In a similar vein, Cobre (ASX:CBE) shares rose 435% across August — hitting an all time high of 61c — the month after it announced “significant copper mineralisation” in drill core from its Ngami prospect in Botswana’s Kalahari Belt, near Sandfire Resources’ (ASX:SFR) Motheo development and the larger Khoemacau mine.

The announcement was based on visual estimates from hole NCP07, confirmed by pXRF readings, which included 59m of mineralisation including vein and fracture fill chrysocolla as well as fine-grained copper sulphides.

A number of similar follow up announcements came as drilling progressed. But when the first assay results landed on September 21, the market reacted coolly with a best hit in hole NCP08 of 10.7m at 1.3% Cu and 18 g/t Ag and in hole NCP07 of 11.0m at 0.5% Cu and 16 g/t Ag.

With drill rigs continuing to turn, plenty of core to test and $7m in the bank from an early August capital raising, the big break could yet come, but the motherlode does not appear to have been hit yet.

 

What to disclose?

So should companies not be disclosing things like XRF readings or visual copper mineralisation?

Director’s duties mean it is not that simple.

While it is not a perfect analogue for the current situation, there was a case many years ago in which an investor named Kim Riley sold his entire holding in Kerry Harmanis’ Jubilee Mines in the mid-1990s.

Jubilee, then a gold explorer, became aware of a small, uneconomic nickel intersection at the MacFarlane’s Find prospect mistakenly drilled by Western Mining Corporation from its neighbouring Mt Keith ground in September 1994. But it did not disclose the results to the market until two years later.

It subsequently found the Cosmos Nickel Complex, a discovery that eventually saw the company sold for $3.1 billion to global giant X-Strata, and made major shareholder Kerry Harmanis a rich-lister.

Jubilee was initially ordered to pay Riley out to the tune of $2m before winning on appeal.

For things like pXRF results, Hronsky says companies could be concerned about neglecting their continuous disclosure obligations, should they later make a major discovery that XRF or indications of visual mineralisation could have pointed to.

“You’ve got an obligation to inform the market, the case can easily be made, you’re a geologist, you had the pXRF results, you could see there was mineralisation there, you didn’t inform the market,” he said.

“And then if the share price runs for some reason, the ASX is down on you like a ton of bricks.”

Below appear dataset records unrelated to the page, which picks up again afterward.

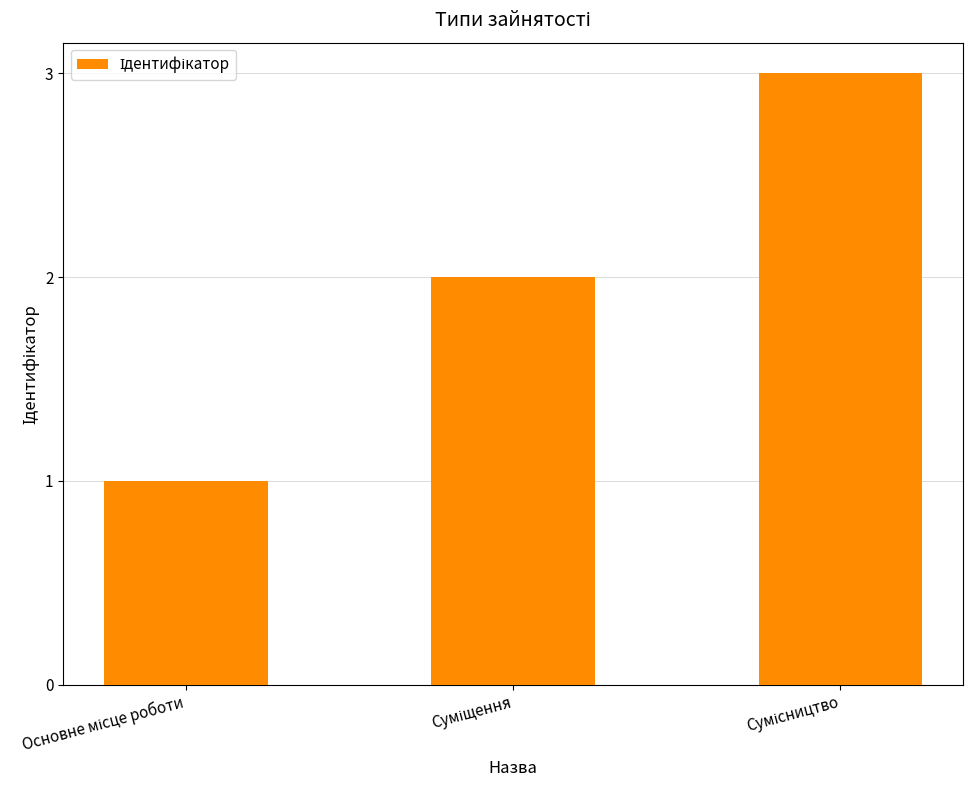

Count the number of data series in this chart.

1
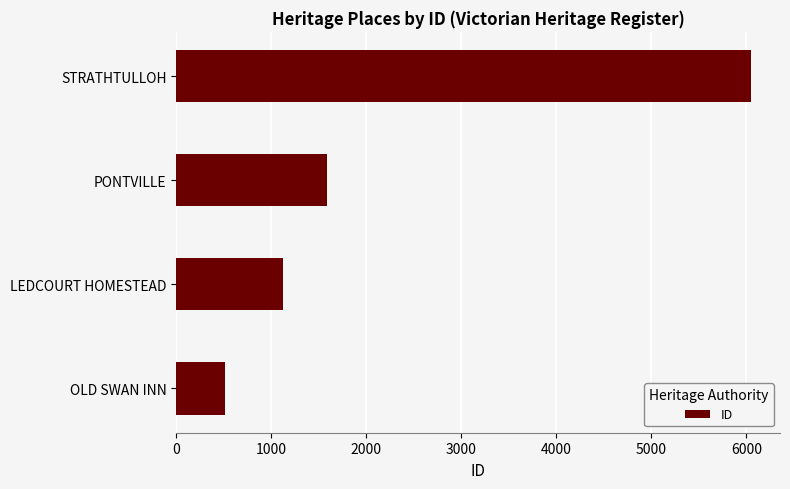

Between OLD SWAN INN and PONTVILLE, which is larger?

PONTVILLE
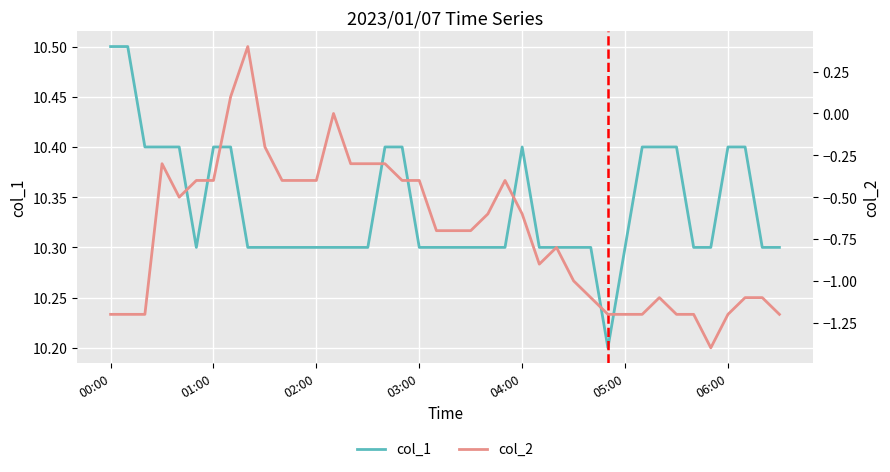

What is the value of the col_2 point at the 34th from the left?

-1.2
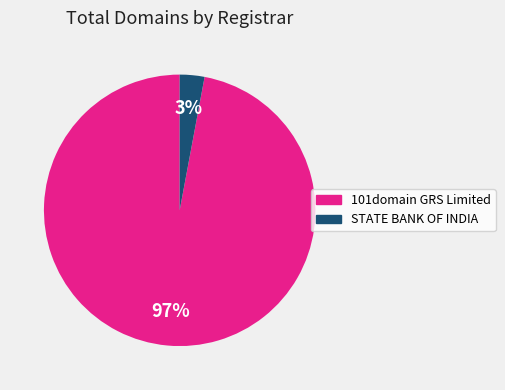

To the nearest percent, what is the combined percentage of 101domain GRS Limited and STATE BANK OF INDIA?

100%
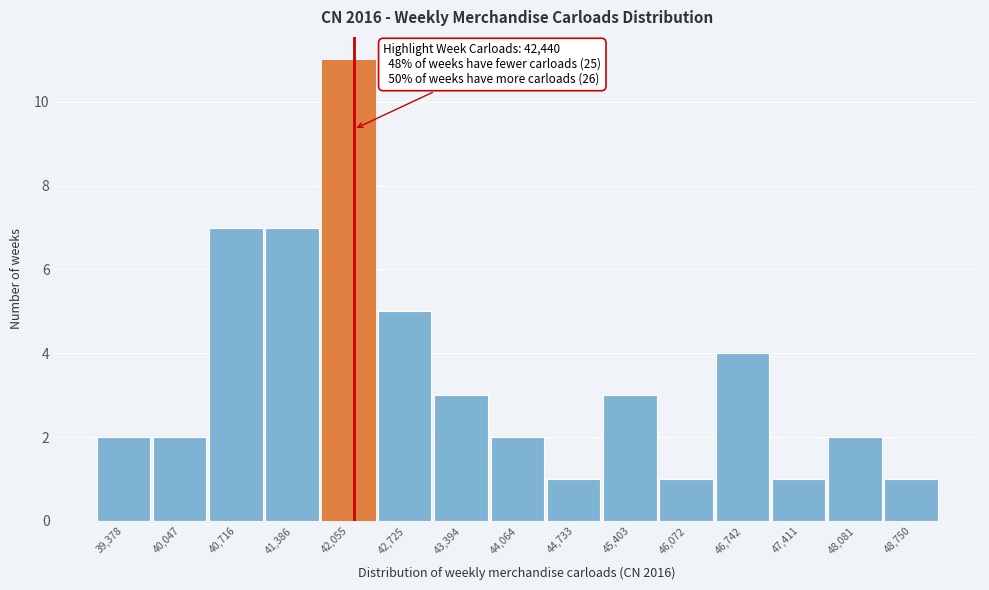

Reading left to right, transcribe all the data shown in this chart.

39,378=2	40,047=2	40,716=7	41,386=7	42,055=11	42,725=5	43,394=3	44,064=2	44,733=1	45,403=3	46,072=1	46,742=4	47,411=1	48,081=2	48,750=1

Hronsky says in the case of XRF, directors are in some sense dealing with technology that has run ahead of regulatory guidelines, suggesting a JORC-type code (the compliance regime for mineral resource and reserve estimates) may be needed to frame their reporting on public markets.

 

Sugar hit

While things like visual mineralisation can temporarily excite investors hoping to latch on to a big new thing before it hits literal paydirt, Hronsky warns this can be a sugar hit.

If follow-up results don’t measure up to market expectations, the company reporting them could wind up back at square one.

Slow assay times currently being seen across the exploration industry don’t necessarily have an impact on whether the pXRF result gets reported to the market – whether it’s two weeks, six weeks or 12 weeks, Hronsky notes, the decision to report the XRF results or not will only take a few days.

But it could see elevated share prices linger for longer, giving juniors more time to raise capital to invest further in exploration.

Similar to the heuristic Hronsky sees around the word “high-grade” — which believe it or not is not always king in the mining game — Hronsky says any exploration announcement needs to be placed into context.

“The market looks at the high grade, responds to the high grade without doing the harder thinking about what does this mean in terms of context,” he said.

“When you’ve got a technology like rock chips, or a technology like pXRF, which can generate local grade out of context in sort of a biased sample, because we have this volume-variance relationship where we can take a small sample and get a higher number, you have the potential to mislead the market.”